When he came to visit us, Mr Willy would stride straight up to one of his canvases, gazing long upon it with loving eyes. 'Yes', he would finally say, turning from it with a sigh of satisfaction, 'I am certainly not at all ashamed of that bit of work!'

He lived with his mother, a very ancient lady, so intimidating, both in appearance and speech, that we could not help scurrying past her front gate as if it had been bewitched.

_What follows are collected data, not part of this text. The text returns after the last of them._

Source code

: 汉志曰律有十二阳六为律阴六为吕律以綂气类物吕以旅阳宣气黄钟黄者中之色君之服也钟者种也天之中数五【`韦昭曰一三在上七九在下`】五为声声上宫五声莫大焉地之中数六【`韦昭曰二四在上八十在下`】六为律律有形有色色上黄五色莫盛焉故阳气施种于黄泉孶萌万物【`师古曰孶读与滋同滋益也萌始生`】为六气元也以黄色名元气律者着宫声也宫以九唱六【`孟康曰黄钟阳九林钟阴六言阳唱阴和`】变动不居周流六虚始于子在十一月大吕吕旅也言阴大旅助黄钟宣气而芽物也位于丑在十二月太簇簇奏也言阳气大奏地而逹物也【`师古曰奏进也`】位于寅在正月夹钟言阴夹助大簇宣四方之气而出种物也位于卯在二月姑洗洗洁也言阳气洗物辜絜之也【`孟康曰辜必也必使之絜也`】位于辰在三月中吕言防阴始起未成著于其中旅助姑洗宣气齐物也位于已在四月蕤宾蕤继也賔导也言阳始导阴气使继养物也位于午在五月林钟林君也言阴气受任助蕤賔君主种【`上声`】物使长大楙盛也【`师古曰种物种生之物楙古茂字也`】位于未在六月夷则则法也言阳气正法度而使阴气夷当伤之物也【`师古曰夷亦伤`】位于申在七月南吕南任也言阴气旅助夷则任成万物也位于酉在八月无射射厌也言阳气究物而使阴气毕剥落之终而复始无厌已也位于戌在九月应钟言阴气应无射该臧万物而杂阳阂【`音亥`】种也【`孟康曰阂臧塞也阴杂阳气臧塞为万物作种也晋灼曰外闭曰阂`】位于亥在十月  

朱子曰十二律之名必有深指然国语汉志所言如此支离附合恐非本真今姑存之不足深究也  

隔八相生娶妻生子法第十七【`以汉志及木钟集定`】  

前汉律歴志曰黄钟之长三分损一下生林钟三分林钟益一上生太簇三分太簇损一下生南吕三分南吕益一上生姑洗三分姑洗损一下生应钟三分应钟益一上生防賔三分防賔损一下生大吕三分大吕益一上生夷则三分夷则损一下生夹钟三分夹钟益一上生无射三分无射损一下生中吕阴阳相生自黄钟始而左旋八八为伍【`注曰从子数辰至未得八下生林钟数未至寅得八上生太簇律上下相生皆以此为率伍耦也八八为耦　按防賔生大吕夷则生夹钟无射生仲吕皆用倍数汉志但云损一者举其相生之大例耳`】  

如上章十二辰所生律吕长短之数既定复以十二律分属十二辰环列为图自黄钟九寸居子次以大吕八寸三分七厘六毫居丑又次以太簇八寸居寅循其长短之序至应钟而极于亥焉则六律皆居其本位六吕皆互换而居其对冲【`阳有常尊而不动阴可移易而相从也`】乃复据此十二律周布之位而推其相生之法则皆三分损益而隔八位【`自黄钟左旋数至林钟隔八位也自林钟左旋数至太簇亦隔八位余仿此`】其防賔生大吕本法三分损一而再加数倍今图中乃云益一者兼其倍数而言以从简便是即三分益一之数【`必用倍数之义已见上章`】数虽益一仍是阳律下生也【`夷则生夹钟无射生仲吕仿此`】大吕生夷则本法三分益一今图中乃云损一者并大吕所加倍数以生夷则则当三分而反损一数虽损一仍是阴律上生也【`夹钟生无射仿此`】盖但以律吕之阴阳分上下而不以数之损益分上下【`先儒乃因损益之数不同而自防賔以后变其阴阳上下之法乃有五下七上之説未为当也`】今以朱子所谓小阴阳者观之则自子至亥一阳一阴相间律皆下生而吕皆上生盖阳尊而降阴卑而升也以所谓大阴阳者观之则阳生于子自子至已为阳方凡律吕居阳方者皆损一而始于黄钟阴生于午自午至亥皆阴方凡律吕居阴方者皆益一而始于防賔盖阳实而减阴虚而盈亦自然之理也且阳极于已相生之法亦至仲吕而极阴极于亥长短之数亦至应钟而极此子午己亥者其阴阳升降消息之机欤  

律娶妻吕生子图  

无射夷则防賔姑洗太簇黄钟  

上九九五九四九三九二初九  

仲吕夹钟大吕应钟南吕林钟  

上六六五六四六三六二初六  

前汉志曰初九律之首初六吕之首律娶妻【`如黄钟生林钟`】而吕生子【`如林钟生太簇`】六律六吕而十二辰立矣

Her grand-daughter, Lily, was an intimate friend of ours - not so much by choice as by circumstance. Lily was a pretty little girl with delicate features and hair that floated behind her like a soft brown veil. But she was our senior by a year or two, which might well have been twenty, for the firmness of her will and the assurance of her manners.

As she could get a glimpse of us at play from her bedroom window, across Jerry Rumble's field, we were obliged to invite her to join us in our games. But Lily was a tyrant, making and breaking rules at her own convenience, regarding us as her subjects. She was, we thought, the exact counterpart of Estella in 'Great Expectations', read to us on Sunday evenings, and we merely three pips all ready for her squashing.

With grownups she was a lonely child with an eccentric uncle, and a grandmother more terrifying than any Miss Havisham, but because she made a fascinating creation, in a great novel, came, so vividly for me, to life.


How it looked then: Deverell Cottage, 7 Westbrooke, Worthing was the home of Helen Roberts (born 1877) who was raised there. She became friendly with the next occupant of the cottage, Maida Butler, and gave her some Victorian memoirs. Now in turn Maida's niece, Mrs Beatrice Longhurst, has graciously loaned those childhood memories and this old photograph. Deverell Cottage is currently the home of eminent physician Dr John Bull.

This article was published in the West Sussex Gazette on 29th May 2002.